One of My Raspberry PI Alexa + Echo experimentations with Voice Payments

Viv will, at the onset, be a software only product. Initially it will be accessed via apps that have licensed the technology. I also predict a deep linking into some operating systems. Ultimately if not acquired, Viv is likely to create reference grade devices that may rapidly gain popularity.

The first wave of Voice First devices will likely come from these companies with consumer grade and enterprise grade systems and devices:

Apple
Microsoft
Google
IBM
Oracle
Salesforce
Samsung
Sony
Facebook

Emotional Interfaces

Voice is not the only element of the human experience making a comeback. In my 800 page voice manifesto I assert that emotional intent facial recognition, along with hand and body gestures, will become a critical addition to the integration of the Voice First future. Although just like voice, facial expression decoding sounds like a novelty. Our voices, combined with a decoding in real-time of the 43 muscles that form an array of expressions, can communicate not only deeper meaning but deeper understanding of volition and intent.

Microsoft Emotion API showing facial scoring

Microsoft’s Cognitive Services has a number of APIs centered around facial recognition. In particular, the Emotion API [15] is most useful. It is currently limited to a pallet of 8 basic emotions with a scoring system that allows weighting in each category in real-time. I have seen far more advanced systems in development that will track nuanced micro-movements to better understand emotional intent.

The Disappearing Computer And Device

Some argue voice systems will become an appendage to our current devices. These systems are currently present on many devices but they have failed to captivate on a mass scale. Amazon’s Echo captivates because of the dynamics present when Voice First defines a physical space. The room feels occupied by an intelligent presence. It is certain that existing devices will evolve. But it is also certain Voice First will enhance these devices and, in many cases, replace them.

The growth of Voice First devices in 10 years will rival the growth of tablet sales

What becomes of the device, visual operating system, the app when there is little or no need to touch it? You can see just how disrupted the future is for just about every element of technology and business.

The Accelerating Rate Of Change

We have all rapidly acclimated to the accelerating rate of change this epoch has presented as exampled in the monumental shift from mechanical keyboards of cell phones, as typified by the Blackberry device of 2007 at the apex of its popularity and then shift to typing on a glass touch screen brought about with the iPhone release.
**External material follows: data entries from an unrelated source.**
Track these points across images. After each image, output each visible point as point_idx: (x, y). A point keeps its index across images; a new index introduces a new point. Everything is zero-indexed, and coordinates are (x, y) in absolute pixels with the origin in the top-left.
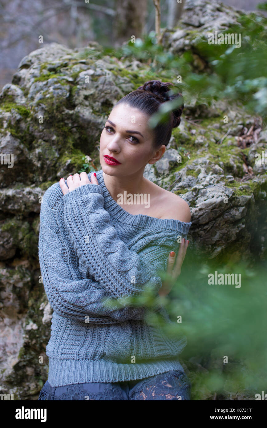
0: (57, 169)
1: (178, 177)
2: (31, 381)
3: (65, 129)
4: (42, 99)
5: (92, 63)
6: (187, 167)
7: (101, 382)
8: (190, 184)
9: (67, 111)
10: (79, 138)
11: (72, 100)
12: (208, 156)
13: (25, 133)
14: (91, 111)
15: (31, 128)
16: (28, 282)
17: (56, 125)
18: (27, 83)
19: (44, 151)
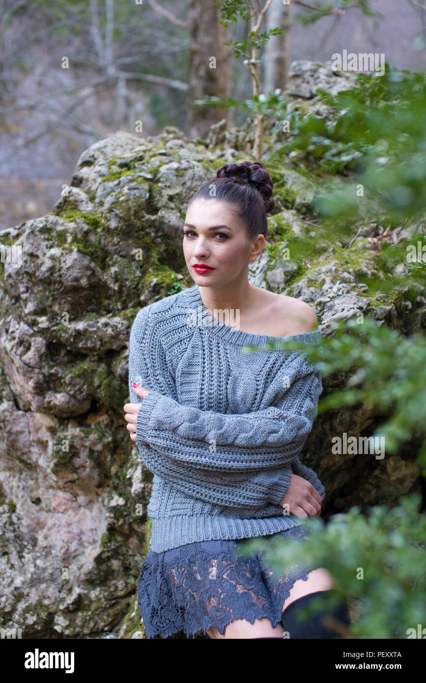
0: (139, 292)
1: (297, 290)
2: (118, 578)
3: (148, 240)
4: (115, 203)
5: (175, 154)
6: (308, 278)
7: (223, 539)
8: (313, 297)
9: (147, 217)
10: (166, 251)
11: (153, 202)
12: (333, 263)
13: (96, 247)
14: (179, 215)
15: (102, 241)
16: (109, 443)
17: (135, 235)
18: (92, 184)
19: (122, 269)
All quarters, from the technological sophisticates to the common business user to the typical consumer, said they would never give up the world of the mechanical keyboard [16]. Yet, they did. By 2012, the shift had become so cemented in the direction of glass touch screens and simulated keyboards, no one was going backwards. In ten years, few will remember the tremendous amount of cognitive and mechanical steps we went through just to glean simple answers.
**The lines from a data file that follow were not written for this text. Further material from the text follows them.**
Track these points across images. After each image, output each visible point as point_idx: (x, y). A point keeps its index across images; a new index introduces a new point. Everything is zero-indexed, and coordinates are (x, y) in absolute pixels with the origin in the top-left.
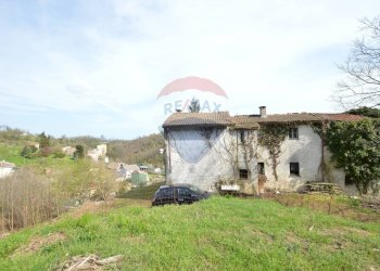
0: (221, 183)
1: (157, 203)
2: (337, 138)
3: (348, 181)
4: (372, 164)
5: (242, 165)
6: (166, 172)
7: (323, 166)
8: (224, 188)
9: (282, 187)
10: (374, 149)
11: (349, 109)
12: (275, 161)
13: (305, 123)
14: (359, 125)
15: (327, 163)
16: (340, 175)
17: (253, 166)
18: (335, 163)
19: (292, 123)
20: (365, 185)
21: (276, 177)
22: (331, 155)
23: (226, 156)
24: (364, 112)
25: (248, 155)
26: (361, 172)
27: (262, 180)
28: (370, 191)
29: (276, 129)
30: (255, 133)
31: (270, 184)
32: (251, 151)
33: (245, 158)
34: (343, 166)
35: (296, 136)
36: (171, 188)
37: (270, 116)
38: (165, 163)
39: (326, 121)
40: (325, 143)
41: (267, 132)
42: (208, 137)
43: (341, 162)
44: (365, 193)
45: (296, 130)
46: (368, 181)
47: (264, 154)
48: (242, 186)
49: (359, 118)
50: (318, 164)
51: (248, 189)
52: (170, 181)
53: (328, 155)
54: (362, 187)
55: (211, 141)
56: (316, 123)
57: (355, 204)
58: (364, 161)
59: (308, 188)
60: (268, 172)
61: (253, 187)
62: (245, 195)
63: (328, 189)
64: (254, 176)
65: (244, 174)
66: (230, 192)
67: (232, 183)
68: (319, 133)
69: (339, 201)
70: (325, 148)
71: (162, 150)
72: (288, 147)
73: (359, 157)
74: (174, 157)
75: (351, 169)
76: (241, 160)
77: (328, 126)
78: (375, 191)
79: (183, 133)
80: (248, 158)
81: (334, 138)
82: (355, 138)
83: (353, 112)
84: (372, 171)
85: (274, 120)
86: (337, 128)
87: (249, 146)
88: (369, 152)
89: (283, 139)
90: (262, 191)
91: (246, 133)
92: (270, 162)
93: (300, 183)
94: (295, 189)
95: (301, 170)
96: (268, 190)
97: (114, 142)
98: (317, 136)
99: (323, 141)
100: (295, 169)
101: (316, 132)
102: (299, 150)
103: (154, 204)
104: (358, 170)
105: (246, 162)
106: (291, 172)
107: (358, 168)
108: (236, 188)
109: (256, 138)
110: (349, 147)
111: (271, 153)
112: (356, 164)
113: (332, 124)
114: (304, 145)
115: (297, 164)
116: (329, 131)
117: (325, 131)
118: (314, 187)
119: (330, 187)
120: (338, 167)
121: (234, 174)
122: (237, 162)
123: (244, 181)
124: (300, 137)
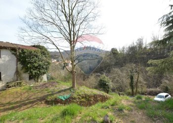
2: (25, 58)
3: (30, 78)
4: (40, 69)
7: (17, 72)
10: (40, 63)
13: (5, 48)
14: (34, 52)
15: (20, 71)
16: (26, 76)
18: (24, 70)
20: (38, 78)
22: (22, 66)
24: (38, 47)
26: (35, 73)
28: (39, 81)
39: (19, 48)
43: (27, 70)
50: (14, 71)
53: (20, 66)
54: (36, 79)
56: (13, 49)
57: (30, 89)
58: (36, 68)
59: (8, 86)
63: (19, 84)
68: (15, 55)
69: (24, 89)
70: (19, 63)
75: (31, 72)
77: (20, 51)
78: (41, 80)
81: (23, 57)
84: (40, 72)
86: (25, 52)
93: (1, 84)
98: (13, 56)
99: (17, 59)
101: (13, 54)
110: (30, 62)
112: (34, 70)
113: (22, 50)
114: (5, 61)
116: (20, 54)
117: (18, 54)
118: (11, 85)
119: (20, 83)
120: (25, 72)
124: (2, 56)
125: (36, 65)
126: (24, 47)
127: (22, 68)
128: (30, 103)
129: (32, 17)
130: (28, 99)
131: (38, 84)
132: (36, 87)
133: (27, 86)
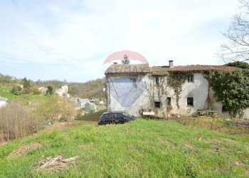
0: (143, 110)
1: (101, 123)
2: (218, 82)
3: (224, 109)
4: (240, 99)
5: (157, 99)
6: (107, 103)
7: (209, 100)
8: (144, 113)
9: (182, 113)
10: (242, 89)
11: (228, 63)
12: (178, 96)
13: (198, 72)
14: (233, 73)
15: (211, 98)
16: (219, 105)
17: (164, 100)
18: (216, 98)
19: (190, 72)
20: (235, 112)
21: (178, 107)
22: (214, 92)
23: (146, 94)
24: (237, 64)
25: (161, 93)
26: (233, 104)
27: (169, 109)
28: (237, 116)
29: (179, 76)
30: (166, 78)
31: (174, 111)
32: (163, 90)
33: (159, 94)
34: (222, 100)
35: (192, 81)
36: (111, 114)
37: (175, 67)
38: (107, 98)
39: (212, 71)
40: (211, 85)
41: (173, 77)
42: (135, 80)
43: (220, 97)
44: (234, 117)
45: (192, 76)
46: (237, 109)
47: (171, 92)
48: (156, 112)
49: (234, 69)
50: (206, 98)
51: (160, 114)
52: (110, 110)
53: (212, 92)
54: (232, 113)
55: (137, 83)
56: (205, 72)
57: (227, 124)
59: (199, 114)
60: (173, 103)
61: (163, 113)
62: (158, 118)
63: (211, 115)
64: (164, 106)
65: (158, 105)
66: (148, 116)
67: (150, 111)
68: (207, 78)
69: (218, 122)
70: (211, 88)
71: (104, 89)
72: (187, 87)
73: (232, 94)
75: (226, 102)
76: (156, 95)
77: (214, 74)
78: (241, 116)
80: (161, 95)
82: (230, 82)
83: (230, 65)
84: (240, 103)
85: (179, 69)
86: (219, 75)
87: (162, 86)
88: (239, 91)
89: (184, 82)
90: (169, 116)
91: (160, 78)
92: (175, 97)
93: (193, 111)
94: (190, 114)
95: (194, 102)
96: (173, 115)
97: (73, 84)
98: (206, 80)
99: (210, 83)
100: (190, 102)
101: (205, 77)
102: (193, 90)
103: (99, 124)
104: (231, 102)
105: (160, 97)
106: (188, 104)
107: (231, 101)
108: (152, 113)
109: (166, 82)
110: (226, 87)
111: (175, 91)
112: (230, 99)
113: (216, 72)
114: (197, 86)
115: (192, 98)
116: (213, 77)
117: (211, 77)
118: (202, 113)
119: (212, 113)
121: (152, 105)
122: (153, 97)
123: (158, 109)
124: (195, 81)
127: (215, 95)
131: (235, 120)
132: (236, 124)
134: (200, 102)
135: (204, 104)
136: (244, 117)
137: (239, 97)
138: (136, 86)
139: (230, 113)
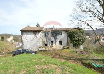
0: (39, 48)
2: (71, 35)
3: (73, 46)
5: (46, 42)
7: (68, 42)
9: (57, 48)
12: (56, 41)
13: (63, 31)
15: (69, 42)
16: (71, 44)
18: (70, 41)
19: (60, 31)
21: (56, 45)
22: (70, 39)
23: (41, 40)
24: (78, 28)
28: (78, 48)
29: (55, 33)
30: (49, 33)
31: (54, 47)
32: (48, 38)
33: (47, 40)
40: (68, 36)
42: (35, 34)
43: (72, 41)
45: (61, 33)
46: (78, 46)
47: (53, 39)
48: (46, 48)
49: (77, 30)
53: (69, 39)
55: (36, 35)
56: (66, 31)
58: (77, 41)
59: (64, 48)
60: (54, 44)
61: (49, 49)
62: (46, 51)
63: (68, 48)
64: (49, 45)
65: (46, 45)
66: (42, 50)
67: (43, 48)
68: (67, 33)
69: (70, 51)
70: (68, 37)
72: (59, 37)
74: (25, 40)
75: (74, 43)
78: (79, 48)
79: (28, 33)
82: (75, 35)
84: (78, 43)
86: (71, 32)
89: (58, 35)
91: (47, 33)
92: (54, 41)
93: (62, 47)
95: (62, 43)
96: (53, 49)
101: (66, 33)
106: (60, 44)
108: (44, 49)
109: (50, 35)
112: (75, 42)
113: (70, 31)
114: (63, 37)
116: (69, 33)
118: (65, 48)
120: (71, 42)
121: (43, 45)
122: (44, 41)
123: (46, 47)
124: (62, 34)
125: (77, 39)
126: (71, 30)
128: (73, 59)
129: (75, 12)
130: (72, 57)
131: (77, 50)
132: (76, 52)
133: (72, 50)
134: (64, 43)
135: (66, 44)
136: (80, 49)
137: (78, 41)
138: (36, 37)
139: (75, 47)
Typical iPhone vs. Blackberry comparisons in 2008

One Big Computer As One Big Brain

In many ways we have come full circle to the predictions made in the 1960s that there will be no need for more than a few dozen computers in the world. The huge AI self-learning systems like Viv will use the “hive mind” of the crowd. Some predict it will render our local computers little more than “dumb pipes” with a conduit to one or a few very smart computers in the cloud. We will all face the positive and the negative aspects this will bring.
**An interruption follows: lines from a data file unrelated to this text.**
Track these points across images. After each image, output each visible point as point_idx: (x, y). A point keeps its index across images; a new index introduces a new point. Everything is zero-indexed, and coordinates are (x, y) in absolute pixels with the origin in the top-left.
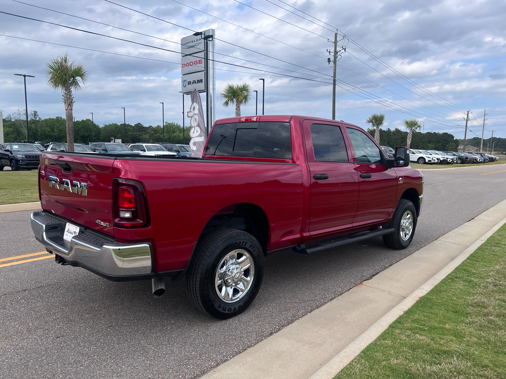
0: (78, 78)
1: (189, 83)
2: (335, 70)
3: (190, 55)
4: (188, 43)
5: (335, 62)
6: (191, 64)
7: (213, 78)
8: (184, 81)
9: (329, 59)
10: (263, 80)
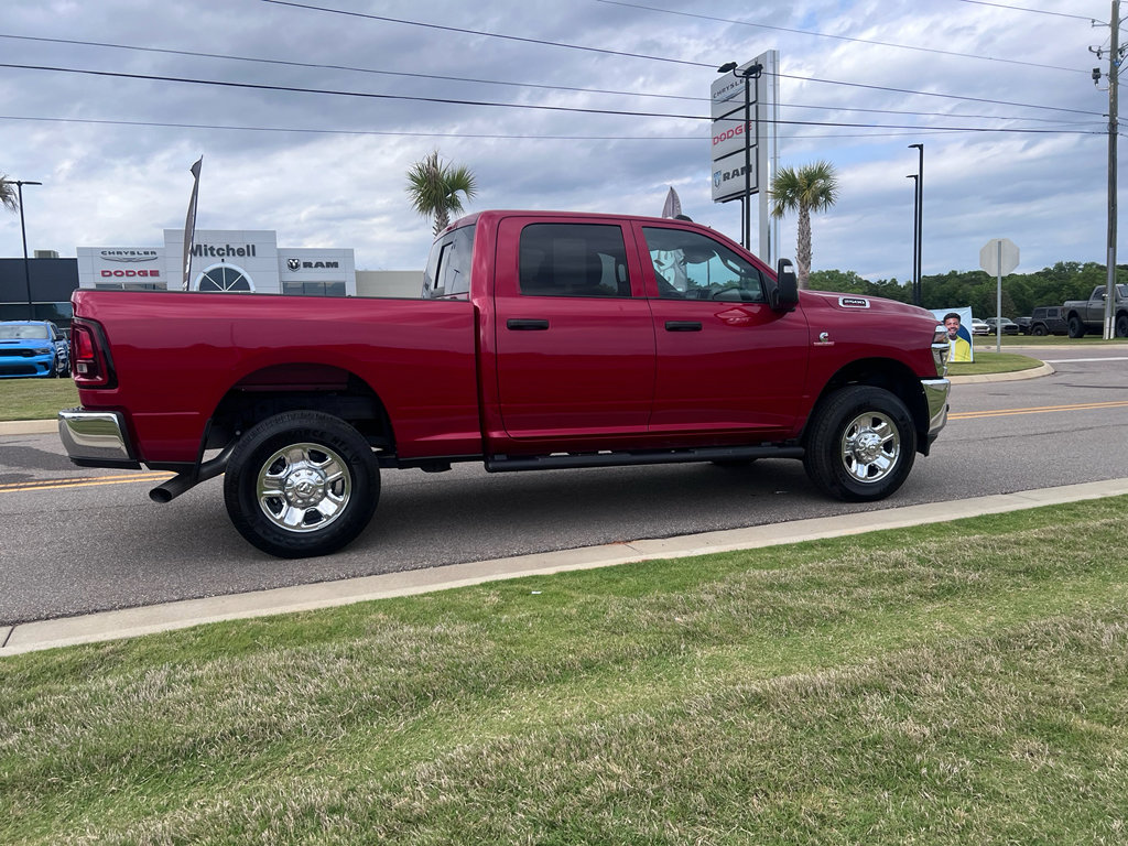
0: (461, 194)
1: (726, 177)
2: (1114, 96)
3: (721, 118)
4: (724, 90)
5: (1113, 76)
6: (730, 134)
7: (775, 158)
8: (716, 174)
9: (1096, 71)
10: (921, 147)
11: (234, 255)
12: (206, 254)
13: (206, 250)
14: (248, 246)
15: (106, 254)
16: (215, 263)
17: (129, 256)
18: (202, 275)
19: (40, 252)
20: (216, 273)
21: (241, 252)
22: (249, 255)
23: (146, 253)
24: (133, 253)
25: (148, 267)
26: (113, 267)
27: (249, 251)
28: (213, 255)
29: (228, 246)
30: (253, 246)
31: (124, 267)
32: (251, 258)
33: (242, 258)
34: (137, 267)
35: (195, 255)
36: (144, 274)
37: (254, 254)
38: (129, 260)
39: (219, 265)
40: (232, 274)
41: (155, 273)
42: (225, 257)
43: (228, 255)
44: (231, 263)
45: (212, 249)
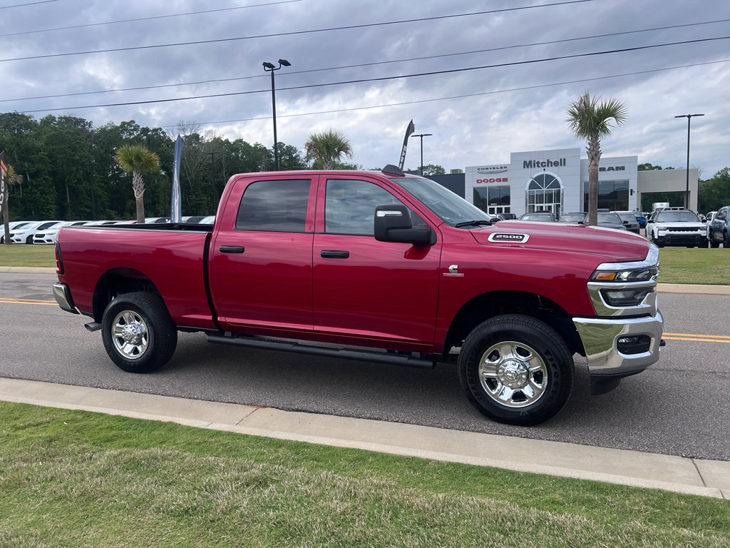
11: (551, 166)
12: (534, 167)
13: (534, 164)
14: (561, 160)
15: (481, 170)
16: (539, 172)
17: (492, 170)
18: (531, 179)
19: (453, 171)
20: (539, 178)
21: (556, 164)
22: (561, 165)
23: (501, 168)
24: (494, 168)
25: (502, 176)
26: (482, 177)
27: (562, 163)
28: (538, 167)
29: (548, 160)
30: (564, 159)
31: (489, 177)
32: (563, 167)
33: (557, 168)
34: (495, 177)
35: (528, 167)
36: (499, 180)
37: (564, 165)
38: (492, 173)
39: (542, 173)
40: (549, 178)
41: (505, 180)
42: (546, 168)
43: (548, 166)
44: (550, 171)
45: (538, 163)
In 2016, we are at the precipice of something grand and historic. Each improvement in the way we interact with computers brought about long term effects nearly impossible to calculate. Each improvement of computer interaction lowered the bar for access to a larger group. Each improvement in the way we interact with computers stripped away the priesthoods, from the 1960s computer scientists on through to today’s data science engineers. Each improvement democratized access to vast storehouses of information and potentially knowledge.